Image Quality Webinar: Does it Matter, and How Should We Define It?

April 3, 2014 by

Dr. Ralph Schaetzing, Manager, Strategic Standards & Regulatory Affairs, Carestream

Where is image quality? In the capture device? In the image processing? In the display system? In the brain of the viewer? Is it everywhere, or nowhere in particular?

These questions were answered recently in a webinar titled “Does Image Quality Matter?” by taking a closer look at the imaging chain.

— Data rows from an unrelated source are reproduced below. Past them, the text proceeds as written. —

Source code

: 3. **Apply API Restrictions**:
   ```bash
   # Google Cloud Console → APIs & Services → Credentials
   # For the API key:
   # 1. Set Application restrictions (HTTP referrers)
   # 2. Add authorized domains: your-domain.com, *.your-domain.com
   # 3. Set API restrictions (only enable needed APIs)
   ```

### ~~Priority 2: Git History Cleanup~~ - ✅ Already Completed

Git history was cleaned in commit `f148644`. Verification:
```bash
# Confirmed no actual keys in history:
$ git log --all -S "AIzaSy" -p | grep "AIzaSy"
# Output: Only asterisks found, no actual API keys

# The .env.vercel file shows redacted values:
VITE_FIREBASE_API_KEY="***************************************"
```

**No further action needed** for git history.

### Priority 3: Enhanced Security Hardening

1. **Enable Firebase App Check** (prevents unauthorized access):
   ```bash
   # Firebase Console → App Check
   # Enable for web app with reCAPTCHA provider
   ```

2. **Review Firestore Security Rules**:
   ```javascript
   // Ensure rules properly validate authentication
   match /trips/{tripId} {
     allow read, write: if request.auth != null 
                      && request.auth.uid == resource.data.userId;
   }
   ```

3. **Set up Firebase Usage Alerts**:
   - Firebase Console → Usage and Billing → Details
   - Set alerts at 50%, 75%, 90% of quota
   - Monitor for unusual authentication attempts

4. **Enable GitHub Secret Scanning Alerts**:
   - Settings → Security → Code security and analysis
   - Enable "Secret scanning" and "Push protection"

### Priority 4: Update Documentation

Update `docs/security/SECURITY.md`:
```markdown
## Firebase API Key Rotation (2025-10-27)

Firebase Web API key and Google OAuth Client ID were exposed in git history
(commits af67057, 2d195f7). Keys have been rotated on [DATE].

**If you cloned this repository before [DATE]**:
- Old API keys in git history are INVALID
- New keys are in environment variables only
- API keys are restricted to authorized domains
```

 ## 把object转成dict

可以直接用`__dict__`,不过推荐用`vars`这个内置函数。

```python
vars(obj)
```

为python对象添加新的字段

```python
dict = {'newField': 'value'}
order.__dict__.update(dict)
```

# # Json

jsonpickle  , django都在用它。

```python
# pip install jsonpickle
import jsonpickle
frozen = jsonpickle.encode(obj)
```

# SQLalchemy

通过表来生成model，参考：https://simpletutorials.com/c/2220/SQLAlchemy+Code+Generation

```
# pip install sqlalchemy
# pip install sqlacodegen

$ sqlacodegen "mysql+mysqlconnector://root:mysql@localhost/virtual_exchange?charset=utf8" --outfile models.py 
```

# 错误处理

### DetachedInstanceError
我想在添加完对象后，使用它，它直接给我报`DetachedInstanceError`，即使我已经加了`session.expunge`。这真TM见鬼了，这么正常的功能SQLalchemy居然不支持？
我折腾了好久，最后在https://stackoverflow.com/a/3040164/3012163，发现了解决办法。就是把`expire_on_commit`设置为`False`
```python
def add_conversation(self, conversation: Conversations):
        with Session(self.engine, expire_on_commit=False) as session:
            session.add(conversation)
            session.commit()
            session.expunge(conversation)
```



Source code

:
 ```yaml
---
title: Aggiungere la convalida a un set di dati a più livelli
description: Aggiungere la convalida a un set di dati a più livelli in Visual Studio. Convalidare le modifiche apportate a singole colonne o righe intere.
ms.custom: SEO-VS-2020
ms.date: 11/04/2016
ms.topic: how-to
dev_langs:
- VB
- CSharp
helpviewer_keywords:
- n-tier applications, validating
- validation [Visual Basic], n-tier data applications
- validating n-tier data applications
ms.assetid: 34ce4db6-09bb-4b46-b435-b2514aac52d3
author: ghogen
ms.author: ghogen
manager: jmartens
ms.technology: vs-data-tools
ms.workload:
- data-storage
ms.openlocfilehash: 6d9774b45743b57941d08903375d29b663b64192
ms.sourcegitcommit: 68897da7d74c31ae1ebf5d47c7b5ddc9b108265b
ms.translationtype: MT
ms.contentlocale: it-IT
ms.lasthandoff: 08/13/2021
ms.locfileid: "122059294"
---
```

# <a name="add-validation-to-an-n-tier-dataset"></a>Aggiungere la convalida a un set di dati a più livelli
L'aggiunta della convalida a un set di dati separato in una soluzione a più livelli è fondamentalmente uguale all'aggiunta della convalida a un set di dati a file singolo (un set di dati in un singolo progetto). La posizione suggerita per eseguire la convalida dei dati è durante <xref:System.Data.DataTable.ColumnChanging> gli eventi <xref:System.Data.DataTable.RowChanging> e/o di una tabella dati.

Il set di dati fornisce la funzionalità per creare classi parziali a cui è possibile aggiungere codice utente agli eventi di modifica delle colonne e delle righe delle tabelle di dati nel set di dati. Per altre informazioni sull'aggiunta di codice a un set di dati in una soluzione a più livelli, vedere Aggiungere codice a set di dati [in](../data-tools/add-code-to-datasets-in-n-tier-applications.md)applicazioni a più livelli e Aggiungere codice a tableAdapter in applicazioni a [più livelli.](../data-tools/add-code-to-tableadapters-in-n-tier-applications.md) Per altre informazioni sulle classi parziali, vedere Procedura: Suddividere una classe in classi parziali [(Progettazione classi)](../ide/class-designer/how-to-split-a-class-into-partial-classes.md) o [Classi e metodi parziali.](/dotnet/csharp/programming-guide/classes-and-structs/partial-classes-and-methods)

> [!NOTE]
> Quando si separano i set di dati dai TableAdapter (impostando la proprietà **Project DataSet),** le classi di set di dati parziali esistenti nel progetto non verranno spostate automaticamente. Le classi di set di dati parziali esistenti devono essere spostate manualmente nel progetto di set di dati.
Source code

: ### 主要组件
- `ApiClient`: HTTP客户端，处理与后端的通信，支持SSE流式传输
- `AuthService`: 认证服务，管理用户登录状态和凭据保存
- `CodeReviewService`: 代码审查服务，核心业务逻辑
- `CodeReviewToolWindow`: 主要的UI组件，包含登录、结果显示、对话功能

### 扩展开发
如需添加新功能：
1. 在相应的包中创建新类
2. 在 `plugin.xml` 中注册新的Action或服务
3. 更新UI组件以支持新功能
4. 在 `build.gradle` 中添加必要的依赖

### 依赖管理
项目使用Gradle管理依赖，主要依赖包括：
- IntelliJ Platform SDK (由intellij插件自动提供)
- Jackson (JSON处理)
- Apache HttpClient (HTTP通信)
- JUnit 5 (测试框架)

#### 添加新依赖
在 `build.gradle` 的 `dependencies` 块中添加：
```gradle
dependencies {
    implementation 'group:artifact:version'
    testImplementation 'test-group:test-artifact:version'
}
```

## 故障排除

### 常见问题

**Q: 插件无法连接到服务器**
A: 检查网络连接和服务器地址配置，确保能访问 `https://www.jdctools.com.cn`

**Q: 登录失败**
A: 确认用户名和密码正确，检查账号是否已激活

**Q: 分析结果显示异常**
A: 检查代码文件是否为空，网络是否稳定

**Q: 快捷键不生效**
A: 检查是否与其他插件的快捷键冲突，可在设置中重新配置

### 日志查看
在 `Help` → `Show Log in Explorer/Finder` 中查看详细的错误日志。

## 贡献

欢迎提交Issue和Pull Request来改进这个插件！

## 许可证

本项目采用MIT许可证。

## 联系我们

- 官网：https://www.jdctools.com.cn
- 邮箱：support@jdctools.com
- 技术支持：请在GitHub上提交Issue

Any imaging chain (also a medical one) contains five distinct functions:

  1. Capture (the creation of the image),
  2. Process (which itself consists of three sub-functions: preprocessing of the captured image, optimization for interpretation/viewing, and processing for the output device),
  3. Display (assuming a human is the viewer),
  4. Storage
  5. Distribution.

The answers depends on which image quality we mean: the objective image quality we can measure, the subjective image quality perceived by the viewer, or, particularly important in medical imaging, viewer performance using the image for some interpretation task.

In modern imaging systems, these three “flavors” of image quality are weakly, if at all correlated, which makes the prediction of one kind of image quality from another rather tricky, but also interesting.